COMPLETE THE FOLLOWING
[1] The chapter on narratives names the things that manipulative and dangerous stories can create. List all of them.
[2] Revise the chapter on narratives, starting with "Narratives have always" and going on through "true or false.", so that "activists" becomes "campaigners".
[3] Translate this sentence from the chapter on narratives into Spanish: "Narratives have always been central to power struggles, but we are now paying closer attention to them."

EXTRACT
----------------

Chapter 5: The Power of Narratives

 

Narratives are collections of stories that convey certain values, norms, and beliefs that shape our perceptions of the world and how we think and act. Often operating subtly and without our full awareness, narratives mould our understanding of how society works and our place in it.

These stories can normalise the status quo and all its inequities; they can be manipulative and dangerous, creating social conflict, fear, confusion, and doubt. Such stories, which we refer to as dominant narratives, serve to consolidate power over. But narratives can also reflect and spark positive visions of the society we aspire to. These, we call transformational narratives.

Narratives have always been central to power struggles, but we are now paying closer attention to them. It is increasingly important for activists, movements, and organisations to be aware of how dominant narratives reinforce and justify inequality and polarise us, and to understand how narratives can be contested and transformed.

Tapping into values, emotions, and prejudices, organised interests use dominant narratives as political tools to shape people’s thinking about:

  • What is true or false.

----------------

GIVEN DATA
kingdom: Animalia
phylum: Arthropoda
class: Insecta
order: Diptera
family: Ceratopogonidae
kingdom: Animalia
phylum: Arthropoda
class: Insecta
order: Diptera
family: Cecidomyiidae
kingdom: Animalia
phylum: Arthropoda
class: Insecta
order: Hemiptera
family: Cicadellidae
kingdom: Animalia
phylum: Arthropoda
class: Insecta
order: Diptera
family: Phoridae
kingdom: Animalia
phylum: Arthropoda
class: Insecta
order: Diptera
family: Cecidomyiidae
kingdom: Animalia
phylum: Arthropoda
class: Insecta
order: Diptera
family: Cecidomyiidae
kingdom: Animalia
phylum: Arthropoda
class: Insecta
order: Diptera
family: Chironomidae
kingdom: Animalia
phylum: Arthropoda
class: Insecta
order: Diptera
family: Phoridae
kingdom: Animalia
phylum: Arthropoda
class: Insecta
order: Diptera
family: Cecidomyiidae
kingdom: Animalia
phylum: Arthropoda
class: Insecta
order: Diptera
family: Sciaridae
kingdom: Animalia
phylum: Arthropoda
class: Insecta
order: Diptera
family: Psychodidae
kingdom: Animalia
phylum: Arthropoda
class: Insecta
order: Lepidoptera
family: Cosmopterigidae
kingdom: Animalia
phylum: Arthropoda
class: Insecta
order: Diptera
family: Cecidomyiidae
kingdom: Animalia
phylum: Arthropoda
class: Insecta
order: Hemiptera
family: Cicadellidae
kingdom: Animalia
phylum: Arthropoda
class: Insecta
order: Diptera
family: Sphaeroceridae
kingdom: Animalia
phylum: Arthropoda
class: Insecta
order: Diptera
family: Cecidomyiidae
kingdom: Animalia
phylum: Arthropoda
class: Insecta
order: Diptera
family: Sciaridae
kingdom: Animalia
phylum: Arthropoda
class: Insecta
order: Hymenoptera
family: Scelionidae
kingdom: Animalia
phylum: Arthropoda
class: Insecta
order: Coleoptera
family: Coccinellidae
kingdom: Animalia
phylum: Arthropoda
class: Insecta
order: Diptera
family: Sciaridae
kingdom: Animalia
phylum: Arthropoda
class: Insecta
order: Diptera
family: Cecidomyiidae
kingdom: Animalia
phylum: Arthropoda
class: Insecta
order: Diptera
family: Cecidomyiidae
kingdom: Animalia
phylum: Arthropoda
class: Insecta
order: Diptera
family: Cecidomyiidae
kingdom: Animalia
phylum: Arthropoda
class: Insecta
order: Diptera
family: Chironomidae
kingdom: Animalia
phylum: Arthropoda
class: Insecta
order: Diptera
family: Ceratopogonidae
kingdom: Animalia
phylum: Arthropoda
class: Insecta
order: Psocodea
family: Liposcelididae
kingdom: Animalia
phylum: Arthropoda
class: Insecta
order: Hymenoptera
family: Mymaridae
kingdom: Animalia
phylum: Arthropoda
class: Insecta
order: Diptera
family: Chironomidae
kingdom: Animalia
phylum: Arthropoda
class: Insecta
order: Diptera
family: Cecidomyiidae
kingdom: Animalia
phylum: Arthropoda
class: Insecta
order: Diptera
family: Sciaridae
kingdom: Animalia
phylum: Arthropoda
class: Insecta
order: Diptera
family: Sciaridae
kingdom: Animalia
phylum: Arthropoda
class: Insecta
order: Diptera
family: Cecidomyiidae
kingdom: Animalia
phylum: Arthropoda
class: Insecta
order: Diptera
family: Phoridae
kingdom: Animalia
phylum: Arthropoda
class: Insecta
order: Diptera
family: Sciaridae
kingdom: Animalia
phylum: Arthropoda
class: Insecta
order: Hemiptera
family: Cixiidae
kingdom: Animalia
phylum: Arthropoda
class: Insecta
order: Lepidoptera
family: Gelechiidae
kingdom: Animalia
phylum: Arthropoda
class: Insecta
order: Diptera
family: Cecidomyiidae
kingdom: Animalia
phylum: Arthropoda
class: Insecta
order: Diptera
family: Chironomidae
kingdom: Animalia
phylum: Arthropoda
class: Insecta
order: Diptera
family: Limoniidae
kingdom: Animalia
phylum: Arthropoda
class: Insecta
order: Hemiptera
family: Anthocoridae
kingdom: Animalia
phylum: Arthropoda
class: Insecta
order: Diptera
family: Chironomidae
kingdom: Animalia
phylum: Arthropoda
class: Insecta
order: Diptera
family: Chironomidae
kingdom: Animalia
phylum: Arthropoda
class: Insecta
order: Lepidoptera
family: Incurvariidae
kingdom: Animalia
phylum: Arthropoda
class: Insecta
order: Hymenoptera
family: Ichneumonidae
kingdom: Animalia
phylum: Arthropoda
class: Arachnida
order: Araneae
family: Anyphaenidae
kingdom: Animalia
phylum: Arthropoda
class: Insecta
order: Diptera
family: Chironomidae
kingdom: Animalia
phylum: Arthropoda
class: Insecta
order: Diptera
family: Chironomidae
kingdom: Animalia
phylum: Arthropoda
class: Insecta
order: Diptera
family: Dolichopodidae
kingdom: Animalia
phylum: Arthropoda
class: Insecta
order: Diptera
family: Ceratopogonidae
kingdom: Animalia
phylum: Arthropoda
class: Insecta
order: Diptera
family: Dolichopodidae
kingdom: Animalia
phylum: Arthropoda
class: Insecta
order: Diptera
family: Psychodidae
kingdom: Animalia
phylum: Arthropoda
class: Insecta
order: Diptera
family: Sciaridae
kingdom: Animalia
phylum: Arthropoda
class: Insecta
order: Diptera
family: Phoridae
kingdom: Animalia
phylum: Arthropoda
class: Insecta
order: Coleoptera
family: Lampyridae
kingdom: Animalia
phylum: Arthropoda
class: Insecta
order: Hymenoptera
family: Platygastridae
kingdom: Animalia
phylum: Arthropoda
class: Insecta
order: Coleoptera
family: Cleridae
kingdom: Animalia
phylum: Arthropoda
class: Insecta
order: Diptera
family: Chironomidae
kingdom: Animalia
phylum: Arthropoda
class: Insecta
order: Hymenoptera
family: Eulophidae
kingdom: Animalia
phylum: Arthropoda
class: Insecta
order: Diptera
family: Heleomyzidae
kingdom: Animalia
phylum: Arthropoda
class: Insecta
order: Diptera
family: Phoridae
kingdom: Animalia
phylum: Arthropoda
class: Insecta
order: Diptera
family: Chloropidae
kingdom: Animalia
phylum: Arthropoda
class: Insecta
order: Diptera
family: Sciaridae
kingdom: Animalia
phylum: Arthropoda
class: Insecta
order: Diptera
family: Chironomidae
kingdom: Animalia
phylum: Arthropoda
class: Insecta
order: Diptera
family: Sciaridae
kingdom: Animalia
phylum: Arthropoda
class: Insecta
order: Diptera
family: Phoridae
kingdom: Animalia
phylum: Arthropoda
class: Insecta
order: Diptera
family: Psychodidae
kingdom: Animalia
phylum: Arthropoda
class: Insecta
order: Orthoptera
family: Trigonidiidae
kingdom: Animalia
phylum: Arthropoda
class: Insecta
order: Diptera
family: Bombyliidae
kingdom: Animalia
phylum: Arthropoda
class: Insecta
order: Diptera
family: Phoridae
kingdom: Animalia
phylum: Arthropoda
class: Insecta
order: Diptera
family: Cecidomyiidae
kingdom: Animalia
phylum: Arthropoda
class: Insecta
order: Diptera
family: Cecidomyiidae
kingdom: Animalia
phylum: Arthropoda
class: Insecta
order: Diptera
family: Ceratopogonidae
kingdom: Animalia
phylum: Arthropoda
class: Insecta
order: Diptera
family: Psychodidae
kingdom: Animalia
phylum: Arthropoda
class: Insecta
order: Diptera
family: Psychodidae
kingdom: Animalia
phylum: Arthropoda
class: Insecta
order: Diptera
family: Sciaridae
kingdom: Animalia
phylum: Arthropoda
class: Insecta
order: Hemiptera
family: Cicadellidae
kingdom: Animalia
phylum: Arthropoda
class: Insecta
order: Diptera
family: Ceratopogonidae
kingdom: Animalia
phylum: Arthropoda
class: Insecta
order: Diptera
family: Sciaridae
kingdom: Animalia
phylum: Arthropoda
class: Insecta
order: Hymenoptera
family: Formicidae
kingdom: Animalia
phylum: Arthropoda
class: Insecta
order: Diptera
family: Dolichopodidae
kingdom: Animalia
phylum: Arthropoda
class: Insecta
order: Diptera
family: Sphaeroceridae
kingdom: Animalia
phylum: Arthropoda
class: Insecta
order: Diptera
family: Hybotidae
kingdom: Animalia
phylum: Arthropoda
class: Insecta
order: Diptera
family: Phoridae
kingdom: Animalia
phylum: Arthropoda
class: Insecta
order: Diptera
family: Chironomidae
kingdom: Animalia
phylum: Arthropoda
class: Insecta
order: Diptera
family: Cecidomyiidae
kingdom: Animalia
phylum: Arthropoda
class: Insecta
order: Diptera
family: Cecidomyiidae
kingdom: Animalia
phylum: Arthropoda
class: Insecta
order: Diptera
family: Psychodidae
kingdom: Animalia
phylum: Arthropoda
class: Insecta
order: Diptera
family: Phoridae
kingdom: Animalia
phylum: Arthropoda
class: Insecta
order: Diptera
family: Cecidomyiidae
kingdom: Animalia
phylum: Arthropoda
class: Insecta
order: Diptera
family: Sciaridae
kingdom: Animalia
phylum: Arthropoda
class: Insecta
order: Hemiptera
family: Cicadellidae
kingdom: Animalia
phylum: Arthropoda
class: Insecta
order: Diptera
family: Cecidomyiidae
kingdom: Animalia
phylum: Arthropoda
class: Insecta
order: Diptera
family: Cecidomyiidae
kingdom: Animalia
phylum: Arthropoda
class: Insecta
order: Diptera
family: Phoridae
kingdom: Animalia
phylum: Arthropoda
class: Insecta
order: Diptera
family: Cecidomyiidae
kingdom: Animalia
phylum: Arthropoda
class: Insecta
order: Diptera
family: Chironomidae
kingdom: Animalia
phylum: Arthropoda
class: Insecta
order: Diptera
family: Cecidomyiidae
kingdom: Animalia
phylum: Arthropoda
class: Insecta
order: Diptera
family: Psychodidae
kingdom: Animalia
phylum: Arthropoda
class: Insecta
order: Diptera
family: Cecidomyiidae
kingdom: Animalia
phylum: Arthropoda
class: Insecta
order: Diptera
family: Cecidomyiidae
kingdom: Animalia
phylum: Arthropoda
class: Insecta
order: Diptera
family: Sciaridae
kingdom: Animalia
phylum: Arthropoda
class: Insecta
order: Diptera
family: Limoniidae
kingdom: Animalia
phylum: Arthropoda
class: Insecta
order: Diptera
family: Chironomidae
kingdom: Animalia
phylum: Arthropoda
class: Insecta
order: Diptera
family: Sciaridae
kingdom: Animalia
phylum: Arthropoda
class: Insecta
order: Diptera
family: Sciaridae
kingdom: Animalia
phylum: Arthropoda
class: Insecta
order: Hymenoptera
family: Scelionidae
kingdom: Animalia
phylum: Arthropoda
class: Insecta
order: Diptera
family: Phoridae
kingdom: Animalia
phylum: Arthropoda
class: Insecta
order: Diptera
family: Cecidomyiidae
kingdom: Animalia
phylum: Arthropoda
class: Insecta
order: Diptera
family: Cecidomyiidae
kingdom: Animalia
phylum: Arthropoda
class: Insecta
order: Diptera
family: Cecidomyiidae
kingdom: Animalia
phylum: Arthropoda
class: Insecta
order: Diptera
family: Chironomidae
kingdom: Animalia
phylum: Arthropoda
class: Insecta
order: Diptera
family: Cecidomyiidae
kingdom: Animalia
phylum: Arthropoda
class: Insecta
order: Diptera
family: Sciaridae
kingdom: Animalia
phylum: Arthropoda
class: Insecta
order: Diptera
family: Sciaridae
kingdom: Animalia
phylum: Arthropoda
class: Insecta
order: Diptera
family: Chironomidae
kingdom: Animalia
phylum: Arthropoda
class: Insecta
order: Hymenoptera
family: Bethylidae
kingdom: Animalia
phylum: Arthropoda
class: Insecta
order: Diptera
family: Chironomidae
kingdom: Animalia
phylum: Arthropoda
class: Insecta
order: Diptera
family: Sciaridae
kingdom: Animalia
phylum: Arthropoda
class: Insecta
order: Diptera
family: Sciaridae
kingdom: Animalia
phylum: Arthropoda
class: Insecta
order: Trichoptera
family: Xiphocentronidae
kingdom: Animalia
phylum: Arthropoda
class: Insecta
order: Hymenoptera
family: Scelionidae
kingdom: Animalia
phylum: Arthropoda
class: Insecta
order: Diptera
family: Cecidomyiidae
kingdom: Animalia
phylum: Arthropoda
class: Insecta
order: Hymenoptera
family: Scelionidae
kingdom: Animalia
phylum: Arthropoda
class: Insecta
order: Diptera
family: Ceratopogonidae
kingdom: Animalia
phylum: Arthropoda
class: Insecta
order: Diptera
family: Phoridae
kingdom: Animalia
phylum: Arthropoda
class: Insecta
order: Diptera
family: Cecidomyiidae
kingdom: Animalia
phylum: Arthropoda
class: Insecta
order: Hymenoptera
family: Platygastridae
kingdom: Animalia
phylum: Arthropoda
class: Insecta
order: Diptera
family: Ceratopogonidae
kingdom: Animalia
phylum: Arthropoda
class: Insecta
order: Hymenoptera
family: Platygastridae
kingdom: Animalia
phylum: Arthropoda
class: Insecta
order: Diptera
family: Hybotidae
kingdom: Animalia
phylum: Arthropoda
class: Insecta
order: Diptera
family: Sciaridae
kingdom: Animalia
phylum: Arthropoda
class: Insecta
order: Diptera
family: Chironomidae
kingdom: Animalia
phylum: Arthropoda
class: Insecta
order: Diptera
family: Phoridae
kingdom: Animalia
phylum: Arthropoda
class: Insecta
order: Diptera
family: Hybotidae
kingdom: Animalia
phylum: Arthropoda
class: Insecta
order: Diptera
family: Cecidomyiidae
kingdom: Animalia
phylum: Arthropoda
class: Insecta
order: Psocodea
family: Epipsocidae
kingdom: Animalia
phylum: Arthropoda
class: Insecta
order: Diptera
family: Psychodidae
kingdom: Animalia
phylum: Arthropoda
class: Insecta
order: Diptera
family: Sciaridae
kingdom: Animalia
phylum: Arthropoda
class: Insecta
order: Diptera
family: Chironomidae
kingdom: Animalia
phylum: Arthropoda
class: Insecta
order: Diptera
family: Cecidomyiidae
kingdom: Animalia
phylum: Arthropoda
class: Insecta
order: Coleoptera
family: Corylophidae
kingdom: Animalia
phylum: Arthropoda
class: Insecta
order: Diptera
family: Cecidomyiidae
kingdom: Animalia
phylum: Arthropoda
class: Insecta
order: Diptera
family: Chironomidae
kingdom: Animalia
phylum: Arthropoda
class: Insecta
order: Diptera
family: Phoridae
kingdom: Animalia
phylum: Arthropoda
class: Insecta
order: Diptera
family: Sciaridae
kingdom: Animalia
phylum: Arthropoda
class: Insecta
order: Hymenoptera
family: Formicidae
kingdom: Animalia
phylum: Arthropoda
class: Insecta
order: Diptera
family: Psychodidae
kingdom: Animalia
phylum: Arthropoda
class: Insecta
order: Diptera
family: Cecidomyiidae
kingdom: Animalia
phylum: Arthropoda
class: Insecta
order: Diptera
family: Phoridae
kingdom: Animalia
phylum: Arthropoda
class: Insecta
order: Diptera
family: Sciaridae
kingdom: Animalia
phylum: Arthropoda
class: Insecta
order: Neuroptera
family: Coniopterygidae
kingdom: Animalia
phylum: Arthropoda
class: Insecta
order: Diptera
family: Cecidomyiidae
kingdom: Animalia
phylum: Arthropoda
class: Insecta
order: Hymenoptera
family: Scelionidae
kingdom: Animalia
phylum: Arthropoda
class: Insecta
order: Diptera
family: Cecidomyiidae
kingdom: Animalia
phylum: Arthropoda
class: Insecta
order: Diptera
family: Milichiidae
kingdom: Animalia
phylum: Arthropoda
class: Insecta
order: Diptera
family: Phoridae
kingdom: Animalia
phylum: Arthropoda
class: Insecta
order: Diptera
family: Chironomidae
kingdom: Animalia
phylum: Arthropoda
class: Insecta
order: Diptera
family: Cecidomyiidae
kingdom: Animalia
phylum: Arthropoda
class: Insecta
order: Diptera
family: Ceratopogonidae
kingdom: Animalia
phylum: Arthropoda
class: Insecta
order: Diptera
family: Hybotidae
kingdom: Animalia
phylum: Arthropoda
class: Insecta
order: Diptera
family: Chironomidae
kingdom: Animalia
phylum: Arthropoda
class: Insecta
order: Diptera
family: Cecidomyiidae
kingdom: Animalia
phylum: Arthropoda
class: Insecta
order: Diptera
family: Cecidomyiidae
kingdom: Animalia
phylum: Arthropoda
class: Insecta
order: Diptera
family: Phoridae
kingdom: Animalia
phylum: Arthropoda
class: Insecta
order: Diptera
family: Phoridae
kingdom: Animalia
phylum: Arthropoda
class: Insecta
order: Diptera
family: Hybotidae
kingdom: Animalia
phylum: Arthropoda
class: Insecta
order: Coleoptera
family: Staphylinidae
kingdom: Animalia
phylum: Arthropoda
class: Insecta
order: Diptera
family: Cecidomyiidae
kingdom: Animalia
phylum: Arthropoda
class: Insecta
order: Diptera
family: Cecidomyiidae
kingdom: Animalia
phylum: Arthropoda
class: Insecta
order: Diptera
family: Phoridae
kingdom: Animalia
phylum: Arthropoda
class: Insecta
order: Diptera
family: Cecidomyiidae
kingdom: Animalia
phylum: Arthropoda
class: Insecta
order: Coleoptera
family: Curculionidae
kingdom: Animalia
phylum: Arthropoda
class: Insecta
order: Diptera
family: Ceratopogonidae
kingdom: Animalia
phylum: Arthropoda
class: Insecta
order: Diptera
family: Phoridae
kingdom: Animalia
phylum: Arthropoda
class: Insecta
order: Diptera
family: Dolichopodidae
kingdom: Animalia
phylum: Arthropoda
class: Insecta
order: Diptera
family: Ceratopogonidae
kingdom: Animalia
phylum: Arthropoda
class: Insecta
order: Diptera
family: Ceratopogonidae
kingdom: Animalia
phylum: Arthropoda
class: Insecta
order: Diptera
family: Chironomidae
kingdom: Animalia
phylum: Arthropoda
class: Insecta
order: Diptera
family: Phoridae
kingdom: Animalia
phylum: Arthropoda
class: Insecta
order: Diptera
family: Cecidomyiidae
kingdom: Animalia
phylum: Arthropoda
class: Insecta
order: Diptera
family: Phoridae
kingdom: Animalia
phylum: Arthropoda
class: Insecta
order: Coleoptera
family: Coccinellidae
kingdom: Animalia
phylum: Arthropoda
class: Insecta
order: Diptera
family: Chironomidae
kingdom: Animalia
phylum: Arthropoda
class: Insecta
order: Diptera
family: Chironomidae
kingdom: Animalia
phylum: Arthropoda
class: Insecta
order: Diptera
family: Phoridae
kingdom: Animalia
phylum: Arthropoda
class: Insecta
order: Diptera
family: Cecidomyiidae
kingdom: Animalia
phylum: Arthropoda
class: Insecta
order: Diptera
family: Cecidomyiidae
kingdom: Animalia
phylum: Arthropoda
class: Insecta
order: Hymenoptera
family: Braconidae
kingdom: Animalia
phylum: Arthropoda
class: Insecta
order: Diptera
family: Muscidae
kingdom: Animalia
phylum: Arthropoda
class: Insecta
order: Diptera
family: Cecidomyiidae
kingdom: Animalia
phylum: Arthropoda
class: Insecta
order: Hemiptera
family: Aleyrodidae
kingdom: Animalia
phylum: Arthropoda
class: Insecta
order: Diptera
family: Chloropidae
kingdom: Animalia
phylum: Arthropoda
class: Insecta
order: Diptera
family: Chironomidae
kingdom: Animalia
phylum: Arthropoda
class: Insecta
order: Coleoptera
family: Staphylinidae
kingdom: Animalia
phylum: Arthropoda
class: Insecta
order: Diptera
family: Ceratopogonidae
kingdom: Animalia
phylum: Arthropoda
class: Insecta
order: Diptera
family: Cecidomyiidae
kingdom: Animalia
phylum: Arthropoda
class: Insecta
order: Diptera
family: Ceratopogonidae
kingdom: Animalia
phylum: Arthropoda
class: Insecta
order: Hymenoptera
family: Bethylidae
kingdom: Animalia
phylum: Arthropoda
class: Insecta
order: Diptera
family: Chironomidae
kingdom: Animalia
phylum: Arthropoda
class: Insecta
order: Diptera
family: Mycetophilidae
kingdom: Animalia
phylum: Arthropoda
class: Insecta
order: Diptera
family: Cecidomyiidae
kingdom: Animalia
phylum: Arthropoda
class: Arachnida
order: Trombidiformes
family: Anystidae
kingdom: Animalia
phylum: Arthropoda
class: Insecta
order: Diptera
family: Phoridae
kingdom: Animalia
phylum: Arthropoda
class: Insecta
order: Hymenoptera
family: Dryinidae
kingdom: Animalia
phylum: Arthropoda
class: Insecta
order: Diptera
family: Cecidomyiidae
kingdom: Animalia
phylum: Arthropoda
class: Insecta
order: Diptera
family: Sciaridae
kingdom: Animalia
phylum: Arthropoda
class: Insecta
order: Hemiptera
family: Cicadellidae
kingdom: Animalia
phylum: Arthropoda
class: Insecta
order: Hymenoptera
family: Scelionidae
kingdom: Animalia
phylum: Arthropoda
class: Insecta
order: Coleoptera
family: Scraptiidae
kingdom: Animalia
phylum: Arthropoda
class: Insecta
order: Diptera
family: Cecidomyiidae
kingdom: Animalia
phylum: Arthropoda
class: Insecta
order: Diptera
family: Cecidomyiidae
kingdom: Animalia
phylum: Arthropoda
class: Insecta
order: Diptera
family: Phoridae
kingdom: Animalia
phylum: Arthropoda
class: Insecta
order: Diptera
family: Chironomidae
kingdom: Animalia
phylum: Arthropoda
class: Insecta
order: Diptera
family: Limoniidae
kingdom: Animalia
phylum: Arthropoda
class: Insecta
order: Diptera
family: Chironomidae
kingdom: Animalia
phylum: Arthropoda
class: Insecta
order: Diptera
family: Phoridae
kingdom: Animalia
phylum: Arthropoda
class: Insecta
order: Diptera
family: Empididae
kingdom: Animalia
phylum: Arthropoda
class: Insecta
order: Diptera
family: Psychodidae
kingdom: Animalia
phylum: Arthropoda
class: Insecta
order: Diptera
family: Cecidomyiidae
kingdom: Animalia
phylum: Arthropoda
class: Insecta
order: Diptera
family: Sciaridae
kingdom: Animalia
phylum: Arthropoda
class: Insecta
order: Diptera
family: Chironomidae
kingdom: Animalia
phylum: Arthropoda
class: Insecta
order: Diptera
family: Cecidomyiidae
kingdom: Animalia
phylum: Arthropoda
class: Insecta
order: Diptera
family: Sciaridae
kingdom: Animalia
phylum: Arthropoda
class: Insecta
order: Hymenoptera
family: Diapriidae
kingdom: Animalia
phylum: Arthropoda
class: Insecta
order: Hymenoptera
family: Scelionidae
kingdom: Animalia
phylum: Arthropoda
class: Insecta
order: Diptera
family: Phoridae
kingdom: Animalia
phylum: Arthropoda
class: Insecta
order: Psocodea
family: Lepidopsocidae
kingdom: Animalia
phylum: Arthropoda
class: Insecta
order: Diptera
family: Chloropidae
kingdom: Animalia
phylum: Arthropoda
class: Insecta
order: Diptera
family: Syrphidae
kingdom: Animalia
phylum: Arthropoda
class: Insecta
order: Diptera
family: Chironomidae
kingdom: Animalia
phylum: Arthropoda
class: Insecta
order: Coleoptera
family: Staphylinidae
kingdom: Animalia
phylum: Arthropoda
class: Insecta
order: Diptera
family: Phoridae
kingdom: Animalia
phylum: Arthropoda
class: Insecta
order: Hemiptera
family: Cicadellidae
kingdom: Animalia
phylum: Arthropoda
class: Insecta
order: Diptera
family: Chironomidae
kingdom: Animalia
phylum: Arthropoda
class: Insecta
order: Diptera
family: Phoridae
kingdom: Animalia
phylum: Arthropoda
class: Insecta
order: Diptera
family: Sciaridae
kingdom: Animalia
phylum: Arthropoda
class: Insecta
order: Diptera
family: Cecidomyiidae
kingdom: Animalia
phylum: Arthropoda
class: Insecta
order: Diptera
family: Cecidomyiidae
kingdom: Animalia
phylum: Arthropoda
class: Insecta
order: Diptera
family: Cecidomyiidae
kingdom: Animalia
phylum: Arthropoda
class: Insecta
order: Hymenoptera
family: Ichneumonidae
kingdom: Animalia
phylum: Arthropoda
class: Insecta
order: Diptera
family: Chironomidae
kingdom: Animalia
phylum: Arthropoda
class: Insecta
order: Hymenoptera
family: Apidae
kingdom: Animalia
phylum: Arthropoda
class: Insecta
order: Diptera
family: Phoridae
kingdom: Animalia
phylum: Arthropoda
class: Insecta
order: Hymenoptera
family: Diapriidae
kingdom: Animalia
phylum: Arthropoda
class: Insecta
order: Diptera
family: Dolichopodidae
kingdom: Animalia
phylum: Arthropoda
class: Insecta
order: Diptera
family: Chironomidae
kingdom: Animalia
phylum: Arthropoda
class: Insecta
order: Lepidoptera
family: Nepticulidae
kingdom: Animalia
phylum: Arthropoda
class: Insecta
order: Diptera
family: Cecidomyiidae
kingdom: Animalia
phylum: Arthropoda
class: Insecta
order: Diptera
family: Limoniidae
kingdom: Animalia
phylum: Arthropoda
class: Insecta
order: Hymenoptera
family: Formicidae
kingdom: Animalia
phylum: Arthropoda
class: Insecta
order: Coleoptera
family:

----------------

THE RESPONSES
[1]
- social conflict
- fear
- confusion
- doubt

[2]
Narratives have always been central to power struggles, but we are now paying closer attention to them. It is increasingly important for campaigners, movements, and organisations to be aware of how dominant narratives reinforce and justify inequality and polarise us, and to understand how narratives can be contested and transformed.

Tapping into values, emotions, and prejudices, organised interests use dominant narratives as political tools to shape people’s thinking about:

  • What is true or false.

[3] Las narrativas siempre han sido centrales en las luchas de poder, pero ahora les prestamos más atención.